Defining the problem
The weighted arithmetic mean $\mu$, of a set of vectors, minimizes squared L2 norm of the error ($v_i$) to all elements of the set.
$$
\begin{equation}
\begin{split}
v_i &= \mu - x_i \\
\mu &= \underset{\mu \in \mathbb{R^n}}{\text{argmin}} \; \frac{1}{2}\sum\limits_{v_i} w_i ||v_i||^2_2 \\
\end{split}
\end{equation}
$$
This empowers us to define special means, where we use different notions of distance.
Specializing for rotations
A reasonable notion of distance for SO(3) is the angle separating two rotations. That's $||\log(\mu \ q^{-1})||$ Your geometry library probably implements this $log$, and expressions for it can be found here. It is not the log one is accustomed to on the real numbers.

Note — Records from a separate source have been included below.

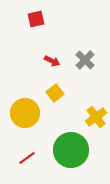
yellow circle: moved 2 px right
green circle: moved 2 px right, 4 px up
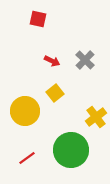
red square: moved 2 px right; rotated 24 degrees clockwise
yellow circle: moved 2 px up
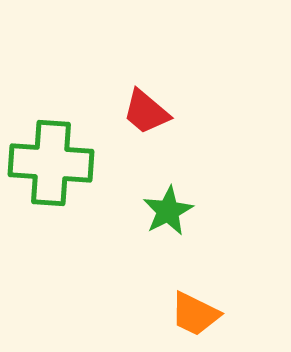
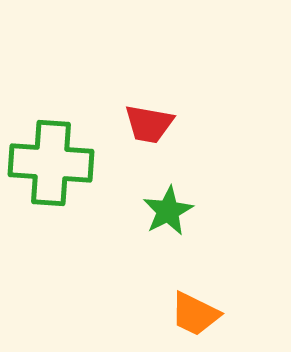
red trapezoid: moved 3 px right, 12 px down; rotated 30 degrees counterclockwise
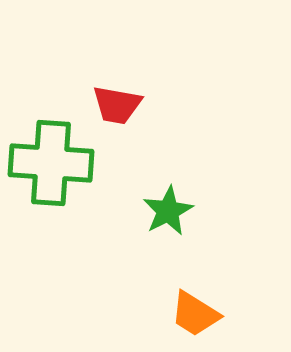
red trapezoid: moved 32 px left, 19 px up
orange trapezoid: rotated 6 degrees clockwise
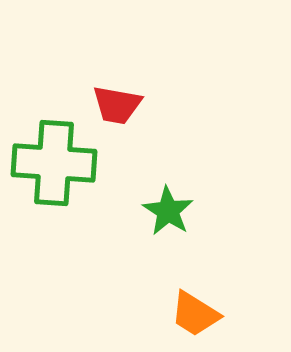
green cross: moved 3 px right
green star: rotated 12 degrees counterclockwise
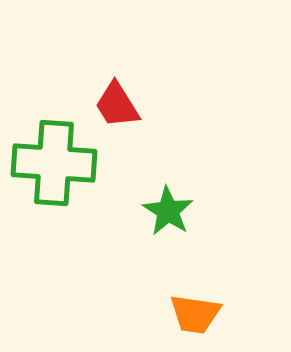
red trapezoid: rotated 48 degrees clockwise
orange trapezoid: rotated 24 degrees counterclockwise
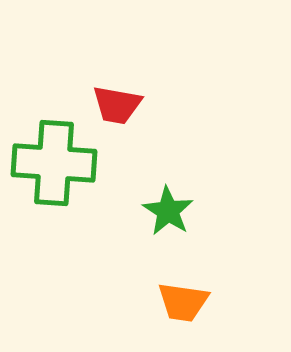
red trapezoid: rotated 48 degrees counterclockwise
orange trapezoid: moved 12 px left, 12 px up
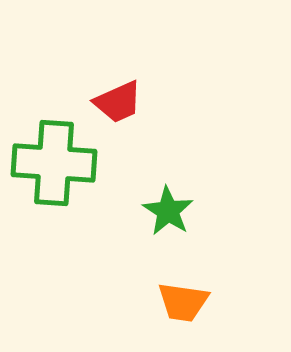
red trapezoid: moved 1 px right, 3 px up; rotated 34 degrees counterclockwise
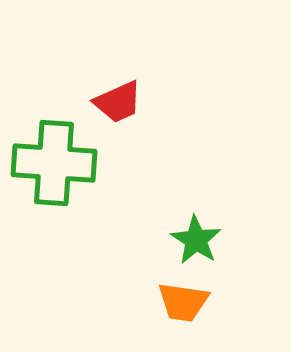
green star: moved 28 px right, 29 px down
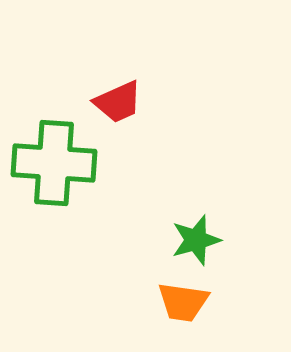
green star: rotated 24 degrees clockwise
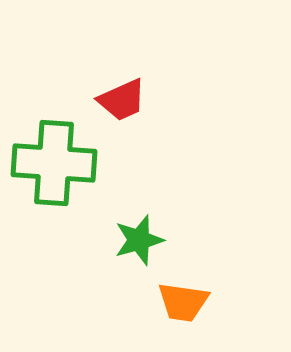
red trapezoid: moved 4 px right, 2 px up
green star: moved 57 px left
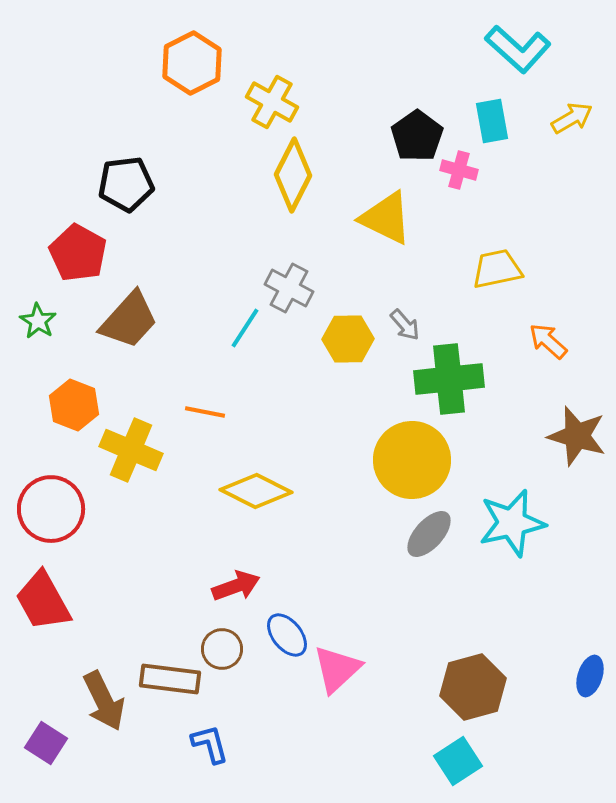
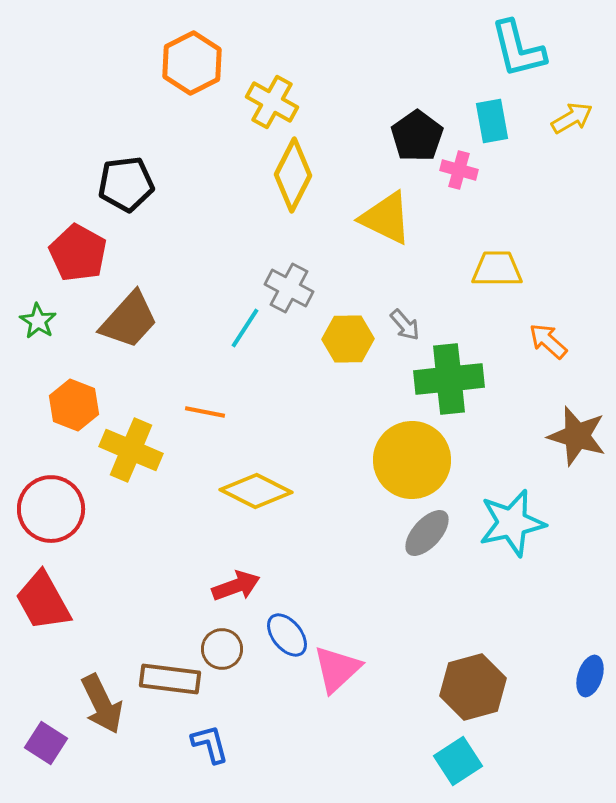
cyan L-shape at (518, 49): rotated 34 degrees clockwise
yellow trapezoid at (497, 269): rotated 12 degrees clockwise
gray ellipse at (429, 534): moved 2 px left, 1 px up
brown arrow at (104, 701): moved 2 px left, 3 px down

Intuition: Recall that every sequence of rotations corresponds to a single rotation about a single axis, so the difference between a pair of rotations can always be summarized by a single angle.
$$
\begin{equation}
\begin{split}
v_i &= log(\mu \ x_i^{-1}) \\
\mu &= \underset{\mu \in \mathbb{SO3}}{\text{argmin}} \sum\limits_{v_i} w_i || v_i||^2_2 \\
\end{split}
\end{equation}
$$
There's no analytical form for this minimum for more than two rotations. We can, however, treat this as a least squares problem and compute the result by Gauss-Newton.
To apply Gauss-Newton in general, for some error, we need to be able to find $\mathbf{J_i} = \frac{d}{d\mu}v_i(\mu)$, which requires differentiating $v_i$. Then we can take a step as
$$
\begin{equation}
\begin{split}
\Delta \mu &= \sum\limits_{i}(w_i \mathbf{J_i}^T \mathbf{J_i})^{-1} \sum\limits_{i} w_i \mathbf{J_i}^T v_i
\end{split}
\end{equation}
$$
Our error function cannot readily be differentiated, since its argument is a rotation $\mu$ and not a vector. We invent a parameter $\delta \in \mathbb{R^3}$ which we will $Exp$ into a rotation. This, we can differentiate
$$
\begin{equation}
\begin{split}
v_i &= log(Exp(\delta)\; \mu \ x_i^{-1}) \\
\mathbf{J_i} &= \frac{d}{d\delta} v_i = \mathbf{I} \\
\end{split}
\end{equation}
$$
So the update to $\mu$ is
$$
\begin{equation}
\begin{split}
\delta &= \sum\limits_{i}(w_i \mathbf{J_i}^T \mathbf{J_i})^{-1} \sum\limits_{i} w_i \mathbf{J_i}^T v_i\\
\delta &= \sum\limits_{i} w_i \sum\limits_{i} w_i v_i \\
\delta &= \sum\limits_{i} w_i v_i
\end{split}
\end{equation}
$$
Conclusion
$$
\begin{equation}
\begin{split}
\delta = \sum\limits_{i} w_i v_i &= \sum\limits_{i}w_i log(\mu_{k}^{\mathstrut} x_{i}^{-1}) \\
\mu_{k + 1} &= Exp(\delta) \mu_{k}\\
\end{split}
\end{equation}
$$
This will converge quadratically to a mean.
Caveat emptor: for rotations, there may be many "means". By analogy: What is the average point, on Earth's surface, of the north and south poles? Every point on the equator has equal right to be called the average. This is the case for all equispaced rotations.